In practice, however, these formulas are rarely used - everyone uses detailed tables, where everything is already counted, and with a granulation up to 100 dollars of income, the tax percentage is described exactly, for example, if your income is from 75,000 to 75099 dollars, up to your federal tax (if you alone and have no other deductions) - 17.97%, something like that.

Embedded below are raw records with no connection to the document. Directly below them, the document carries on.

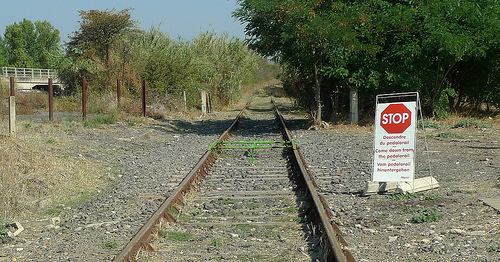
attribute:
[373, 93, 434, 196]
holder — metal, framed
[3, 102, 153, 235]
grass — browning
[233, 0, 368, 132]
tree — deciduous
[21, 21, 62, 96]
tree — deciduous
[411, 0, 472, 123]
tree — deciduous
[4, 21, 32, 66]
tree — deciduous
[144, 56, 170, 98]
tree — deciduous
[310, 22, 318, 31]
leaf — green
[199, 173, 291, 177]
tie — wooden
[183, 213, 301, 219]
tie — wooden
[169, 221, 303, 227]
tie — wooden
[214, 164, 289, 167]
tie — wooden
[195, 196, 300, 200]
tie — wooden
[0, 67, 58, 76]
rail — metal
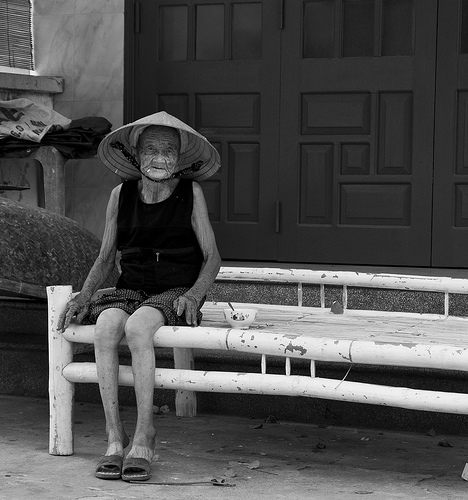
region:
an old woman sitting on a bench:
[36, 85, 267, 495]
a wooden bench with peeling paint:
[252, 266, 457, 420]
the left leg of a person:
[130, 323, 160, 433]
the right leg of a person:
[93, 333, 123, 431]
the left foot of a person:
[125, 437, 158, 459]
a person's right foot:
[103, 429, 126, 455]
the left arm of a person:
[188, 199, 220, 290]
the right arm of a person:
[82, 202, 113, 284]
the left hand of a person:
[171, 289, 195, 319]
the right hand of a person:
[53, 290, 85, 333]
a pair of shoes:
[95, 452, 154, 482]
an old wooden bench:
[39, 260, 466, 457]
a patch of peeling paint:
[276, 333, 308, 355]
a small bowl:
[220, 300, 257, 328]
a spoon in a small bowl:
[221, 301, 256, 325]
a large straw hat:
[96, 108, 220, 177]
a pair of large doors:
[116, 0, 467, 266]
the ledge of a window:
[0, 70, 67, 94]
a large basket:
[0, 193, 108, 298]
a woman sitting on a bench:
[37, 109, 269, 471]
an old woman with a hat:
[66, 85, 266, 474]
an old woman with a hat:
[64, 93, 231, 329]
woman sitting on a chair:
[26, 71, 237, 496]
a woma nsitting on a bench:
[88, 105, 432, 401]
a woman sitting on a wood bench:
[60, 121, 386, 421]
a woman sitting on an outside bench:
[51, 111, 385, 480]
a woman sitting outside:
[30, 99, 338, 478]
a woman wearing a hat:
[72, 87, 240, 244]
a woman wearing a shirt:
[90, 81, 282, 328]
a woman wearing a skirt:
[80, 104, 328, 405]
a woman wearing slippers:
[57, 93, 151, 488]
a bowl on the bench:
[203, 269, 303, 388]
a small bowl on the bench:
[215, 277, 459, 420]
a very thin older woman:
[54, 105, 229, 478]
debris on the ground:
[210, 441, 282, 494]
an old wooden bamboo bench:
[185, 266, 454, 427]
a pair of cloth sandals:
[95, 449, 157, 487]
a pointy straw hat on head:
[112, 109, 216, 139]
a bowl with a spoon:
[219, 294, 270, 330]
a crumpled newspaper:
[3, 95, 59, 139]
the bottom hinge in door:
[271, 200, 288, 234]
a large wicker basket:
[6, 203, 88, 293]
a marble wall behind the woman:
[46, 10, 120, 91]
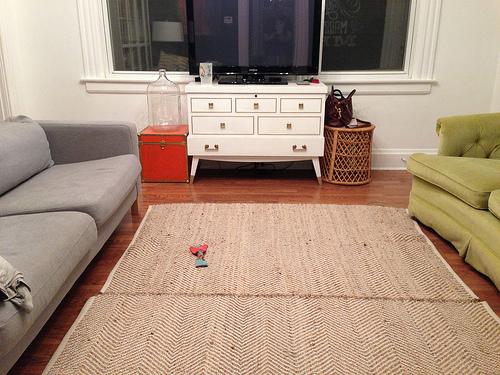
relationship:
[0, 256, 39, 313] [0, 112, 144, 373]
clothing on couch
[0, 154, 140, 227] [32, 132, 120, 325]
cushion on couch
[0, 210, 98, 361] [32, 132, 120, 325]
cushion on couch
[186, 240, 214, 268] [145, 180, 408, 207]
toy on floor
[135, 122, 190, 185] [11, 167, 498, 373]
chest on floor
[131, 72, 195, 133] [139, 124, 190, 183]
bottle on chest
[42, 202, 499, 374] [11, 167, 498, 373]
area rug on floor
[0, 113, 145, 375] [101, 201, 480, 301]
couch left of rug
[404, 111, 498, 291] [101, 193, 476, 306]
couch right of rug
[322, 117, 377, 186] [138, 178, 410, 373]
basket on ground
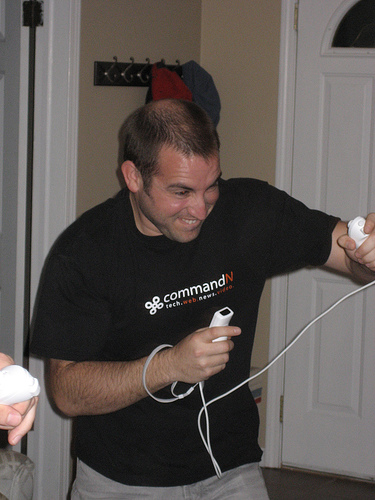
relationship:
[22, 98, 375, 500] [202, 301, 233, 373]
man playing nintendo wii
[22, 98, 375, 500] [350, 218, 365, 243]
man playing on wii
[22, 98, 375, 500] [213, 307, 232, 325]
man playing on wii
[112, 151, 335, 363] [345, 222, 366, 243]
man playing on wii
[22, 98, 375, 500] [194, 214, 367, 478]
man playing on wii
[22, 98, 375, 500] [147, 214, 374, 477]
man playing on nintendo wii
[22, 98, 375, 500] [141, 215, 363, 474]
man playing wii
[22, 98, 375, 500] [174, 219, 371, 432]
man playing wii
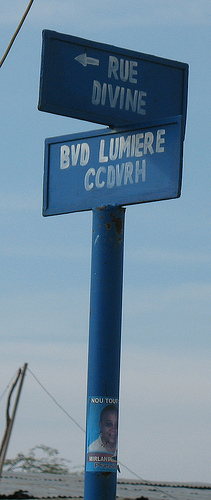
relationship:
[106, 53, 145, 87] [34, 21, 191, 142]
rue on sign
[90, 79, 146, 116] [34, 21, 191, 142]
divine on sign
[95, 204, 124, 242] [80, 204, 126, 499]
rusty area on pole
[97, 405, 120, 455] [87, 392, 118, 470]
person on paper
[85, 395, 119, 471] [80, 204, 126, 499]
picture on pole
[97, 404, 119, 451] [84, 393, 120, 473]
woman on picture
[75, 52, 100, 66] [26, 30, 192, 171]
arrow on sign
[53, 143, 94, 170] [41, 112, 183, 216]
bvd on sign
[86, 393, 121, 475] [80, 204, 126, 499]
paper on pole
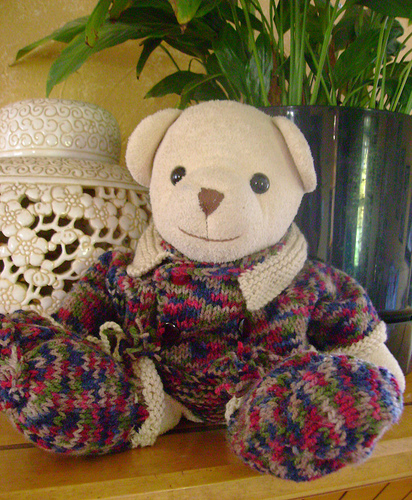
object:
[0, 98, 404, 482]
teddy bear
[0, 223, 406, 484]
outfit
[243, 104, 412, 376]
planter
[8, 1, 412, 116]
plant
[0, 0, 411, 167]
walks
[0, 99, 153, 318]
vase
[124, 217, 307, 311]
collar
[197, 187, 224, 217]
nose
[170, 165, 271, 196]
eyes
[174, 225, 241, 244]
mouth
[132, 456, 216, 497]
fish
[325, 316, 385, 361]
cuff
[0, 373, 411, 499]
table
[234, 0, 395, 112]
stems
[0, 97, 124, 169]
pattern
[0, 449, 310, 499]
lines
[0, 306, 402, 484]
shoes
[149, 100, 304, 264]
face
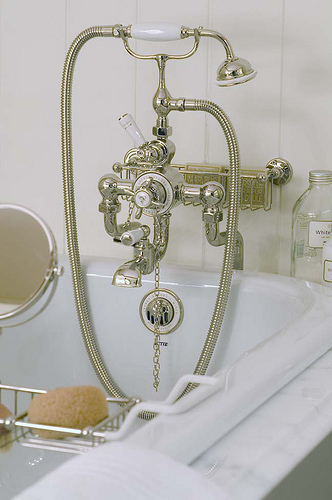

It will look something like this:



Now let's see how things are with Social Security / Medicare tax.

As we remember, SS tax - 4.2%, medicare tax - 1.45% of taxable income. SS tax will be 69,200 x 4.2% = $ 2,906, medicare tax - $ 1,003.

Those. the total tax will be $ 17.390 / $ 75,000 = 23.2%.

State tax

State tax is paid in all states except the following , and is charged in addition to federal taxes:



Another 7 states (Colorado, Illinois, Indiana, Massachusetts, Michigan, Pennsylvania, Utah) tax on income is flat (the same percentage, regardless of the amount of income, is charged in the following amount:



In other states, income tax is levied on a progressive scale; the higher the income, the higher the tax percentage. One of the highest taxes in California, as many probably know, is up to 9.3% of taxable income, + in addition, so that life does not seem like honey, 1% of Mental Health Services (!) Tax on those whose taxable income exceeds one million dollars a year .

Let's look at the example of state progressive tax.

Here you can see the tax calculation table for California, with the algorithm the same as for the federal tax, i.e. first we go to the lowest tax buck, and for the part of the salary that goes into it, we pay acc. the percentage indicated in the first line in the column to the right (1%), if after that there is still something left of our salary, then we proceed to the next tax buck, and we try on the corresponding part of the salary accordingly. 2%, and so on.

The only difference - in the states where there is a state tax, from the size of the salary is deducted, in addition to the standard federal deduction another state deduction. Those. The taxable amount will be $ 100,000 - $ 5,800 (federal standard deduction) - $ 7,009.76 (standard state deduction) = $ 87,190.24

An example for the salary of a single person, $ 100k. In this example, both federal and state taxes are calculated.

Tax buckets. The first column is for lonely people, the second is for those who have a spouse (s), the last is the tax percentage for a part of the salary in acc. baket:





As we see, we will have 18.1% federal tax, 7% state tax, a total of 25.1% income tax.

Now let's see how things are with Social Security / Medicare tax.

As we remember, SS tax - 4.2%, medicare tax - 1.45% of taxable income. SS tax will be 87,190.24 x 4.2% = $ 3,661, medicare tax - $ 1,264.

Those. the total tax will be $ 30,057 / $ 100,000 = 30%.

All calculations were done on the site http://www.tax-rates.org/california/income-tax , you can go and play with numbers.

Fuh ... The second part is coming soon.